I’m talking about the USD/JPY carry trade that’s driven from a 2021 low of 102.59 up to a 2024 high of 161.95. That’s a whopping 57.86% move and this is in a non-levered currency pair: The ramifications of such a trend can have consequence on both sides of the trade, with a weak Yen leading to a boost to Japanese inflation while a strong USD acts as a drag on their own inflation, and possibly even growth.
But it’s not just the USD/JPY move that's garnered attention, as we’ve also seen an aggressive pullback in the Nikkei to go along with a fast sell-off in the Mag 7 group of stocks that was at the forefront of US equities’ bullish push for the past year-and-a-half.
In the US Dollar, the inverse head and shoulders pattern that I looked at in the webinar last Tuesday yielded to breakout to start this week. And, going along with that, a pullback in EUR/USD developed with a key spot of support coming into play.
The big question now is continuation potential, and the BoJ rate decision can have impact here, along with the FOMC rate decision and Non-farm Payrolls drivers on the calendar for later this week.
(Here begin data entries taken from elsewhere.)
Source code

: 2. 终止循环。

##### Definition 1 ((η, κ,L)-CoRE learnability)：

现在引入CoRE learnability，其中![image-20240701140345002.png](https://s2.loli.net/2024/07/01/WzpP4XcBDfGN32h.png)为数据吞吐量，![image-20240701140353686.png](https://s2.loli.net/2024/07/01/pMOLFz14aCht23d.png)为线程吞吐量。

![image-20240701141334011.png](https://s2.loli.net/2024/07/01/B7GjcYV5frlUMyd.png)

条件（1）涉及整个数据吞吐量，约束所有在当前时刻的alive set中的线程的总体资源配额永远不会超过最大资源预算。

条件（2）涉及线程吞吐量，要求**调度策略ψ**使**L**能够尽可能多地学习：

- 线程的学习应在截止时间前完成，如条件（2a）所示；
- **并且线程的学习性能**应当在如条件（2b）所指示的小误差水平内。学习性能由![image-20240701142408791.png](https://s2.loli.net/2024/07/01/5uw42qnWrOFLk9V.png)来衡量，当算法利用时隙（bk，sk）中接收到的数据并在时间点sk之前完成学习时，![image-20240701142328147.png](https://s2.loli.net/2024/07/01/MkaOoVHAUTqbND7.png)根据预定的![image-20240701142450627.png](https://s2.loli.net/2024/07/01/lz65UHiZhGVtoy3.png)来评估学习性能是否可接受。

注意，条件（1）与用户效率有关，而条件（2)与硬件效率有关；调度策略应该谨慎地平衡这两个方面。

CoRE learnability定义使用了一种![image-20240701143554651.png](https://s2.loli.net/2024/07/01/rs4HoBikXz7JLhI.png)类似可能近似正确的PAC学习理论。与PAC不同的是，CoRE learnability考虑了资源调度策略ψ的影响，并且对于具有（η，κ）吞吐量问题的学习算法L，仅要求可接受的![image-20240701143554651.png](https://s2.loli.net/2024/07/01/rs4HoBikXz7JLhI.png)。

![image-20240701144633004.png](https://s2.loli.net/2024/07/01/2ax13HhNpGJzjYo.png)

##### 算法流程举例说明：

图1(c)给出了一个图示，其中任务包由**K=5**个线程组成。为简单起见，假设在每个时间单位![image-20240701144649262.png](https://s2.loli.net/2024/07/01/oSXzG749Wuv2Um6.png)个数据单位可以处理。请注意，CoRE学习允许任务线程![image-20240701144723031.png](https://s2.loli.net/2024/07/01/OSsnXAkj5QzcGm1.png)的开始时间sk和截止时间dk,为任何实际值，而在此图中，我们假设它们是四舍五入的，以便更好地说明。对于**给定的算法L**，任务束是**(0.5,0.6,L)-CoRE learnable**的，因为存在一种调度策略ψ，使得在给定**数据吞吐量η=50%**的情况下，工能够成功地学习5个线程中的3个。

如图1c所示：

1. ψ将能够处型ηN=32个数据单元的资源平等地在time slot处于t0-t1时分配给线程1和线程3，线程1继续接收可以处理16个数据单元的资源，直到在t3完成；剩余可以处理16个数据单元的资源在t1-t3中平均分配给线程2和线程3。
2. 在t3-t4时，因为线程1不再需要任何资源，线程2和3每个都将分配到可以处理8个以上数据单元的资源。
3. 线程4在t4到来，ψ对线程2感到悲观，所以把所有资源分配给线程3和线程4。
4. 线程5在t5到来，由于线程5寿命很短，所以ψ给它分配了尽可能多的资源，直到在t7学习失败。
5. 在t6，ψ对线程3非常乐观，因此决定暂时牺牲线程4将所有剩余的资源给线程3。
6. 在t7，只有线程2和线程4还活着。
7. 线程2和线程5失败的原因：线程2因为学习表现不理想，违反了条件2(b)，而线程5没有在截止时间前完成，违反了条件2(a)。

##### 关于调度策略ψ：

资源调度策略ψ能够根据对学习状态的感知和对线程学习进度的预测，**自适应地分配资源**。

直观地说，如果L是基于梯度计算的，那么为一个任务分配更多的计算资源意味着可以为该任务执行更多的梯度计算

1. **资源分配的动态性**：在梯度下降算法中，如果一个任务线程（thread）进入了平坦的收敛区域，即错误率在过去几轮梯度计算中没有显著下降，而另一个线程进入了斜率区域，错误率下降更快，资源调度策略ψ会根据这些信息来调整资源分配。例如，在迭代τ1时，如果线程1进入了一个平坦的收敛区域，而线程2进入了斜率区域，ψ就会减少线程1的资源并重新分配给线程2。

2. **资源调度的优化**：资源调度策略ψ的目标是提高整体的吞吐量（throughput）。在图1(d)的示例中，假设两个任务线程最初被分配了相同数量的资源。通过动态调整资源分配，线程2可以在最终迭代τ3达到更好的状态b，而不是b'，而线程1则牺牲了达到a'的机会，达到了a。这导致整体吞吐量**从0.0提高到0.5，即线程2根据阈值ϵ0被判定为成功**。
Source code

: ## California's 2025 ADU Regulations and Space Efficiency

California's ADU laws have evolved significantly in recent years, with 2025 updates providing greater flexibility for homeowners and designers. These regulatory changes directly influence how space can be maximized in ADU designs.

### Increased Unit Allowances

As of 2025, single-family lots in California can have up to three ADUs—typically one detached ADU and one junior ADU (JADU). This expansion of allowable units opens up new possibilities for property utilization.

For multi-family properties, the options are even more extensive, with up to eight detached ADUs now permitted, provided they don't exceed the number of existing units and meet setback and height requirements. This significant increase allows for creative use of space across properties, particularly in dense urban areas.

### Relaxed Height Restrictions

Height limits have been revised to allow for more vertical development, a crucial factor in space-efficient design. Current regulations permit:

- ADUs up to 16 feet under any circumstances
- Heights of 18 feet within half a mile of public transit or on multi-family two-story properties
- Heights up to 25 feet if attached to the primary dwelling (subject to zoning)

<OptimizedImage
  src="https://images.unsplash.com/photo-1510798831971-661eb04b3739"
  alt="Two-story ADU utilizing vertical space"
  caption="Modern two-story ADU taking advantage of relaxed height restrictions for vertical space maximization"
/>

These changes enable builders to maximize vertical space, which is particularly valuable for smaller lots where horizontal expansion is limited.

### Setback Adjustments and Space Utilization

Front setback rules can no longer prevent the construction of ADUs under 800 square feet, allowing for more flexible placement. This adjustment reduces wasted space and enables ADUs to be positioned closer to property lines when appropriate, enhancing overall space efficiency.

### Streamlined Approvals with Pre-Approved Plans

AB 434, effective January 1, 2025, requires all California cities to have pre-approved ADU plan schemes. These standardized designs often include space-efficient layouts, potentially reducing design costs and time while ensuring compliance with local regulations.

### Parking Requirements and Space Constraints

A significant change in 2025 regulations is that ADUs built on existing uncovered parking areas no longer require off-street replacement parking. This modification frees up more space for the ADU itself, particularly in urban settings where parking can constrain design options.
US Dollar Four-Hour Price Chart
Chart prepared by James Stanley; data derived from Tradingview
USD Bigger Picture
At this point, DXY is trading at its highest level since that CPI release on July 11th. And, longer-term, the range that’s built over the past 18 months remains in-play, with the USD posing a push above its 200-day moving average.
There’s a major spot of resistance sitting overhead at 105, which was a key point of contention for DXY in the first half of the year. If USD bulls can force a push, that’s a significant level that they’ll have to contend with.
US Dollar Daily Price Chart
Chart prepared by James Stanley; data derived from Tradingview
EUR/USD
Going along with that recent strength in the USD, there’s been a building pullback in EUR/USD since the test at the Fibonacci level of 1.0943. That’s the 50% mark from the same study that helped to catch the 2023 high at 1.1275 (the 61.8% retracement) and the current 2024 low at 1.0611 (the 38.2% retracement).
This similarly echoes mean reversion and at this point, price is testing near the middle of the recent range with the 200-day moving average coming into play this morning.
EUR/USD Daily Price Chart
Chart prepared by James Stanley, EUR/USD on Tradingview
EUR/USD Shorter-Term
There’s more going on around that 200-day moving average in EUR/USD, as this is also a test of prior resistance in the same zone that held a higher-low earlier in the month.
This runs from the 1.0800 psychological level up to the 1.0817 prior swing-high. While this support does represent a possible spot for a swing, there’s also been a recent entrance of lower-lows and highs, showing bearish price structure since the 1.0943 Fibonacci level came into play two weeks ago.
This would highlight 1.0862 as a level of importance for bears, as there’s now been four days of resistance at that spot and this is the level that would need to be defended by sellers to keep that bearish sequence intact.
Below support in the 1.0800 zone, there’s a Fibonacci level spanned to a swing-high that runs from 1.0766 up to 1.0777, and then another price swing of note at the 1.0719 level. For key support, I’m marking the spot around 1.0670 which held the lows for two weeks in June before the topside trend took over. And below that, we have the longer-term range support spanning from 1.0500 up to the 1.0611 Fibonacci level that held support in April.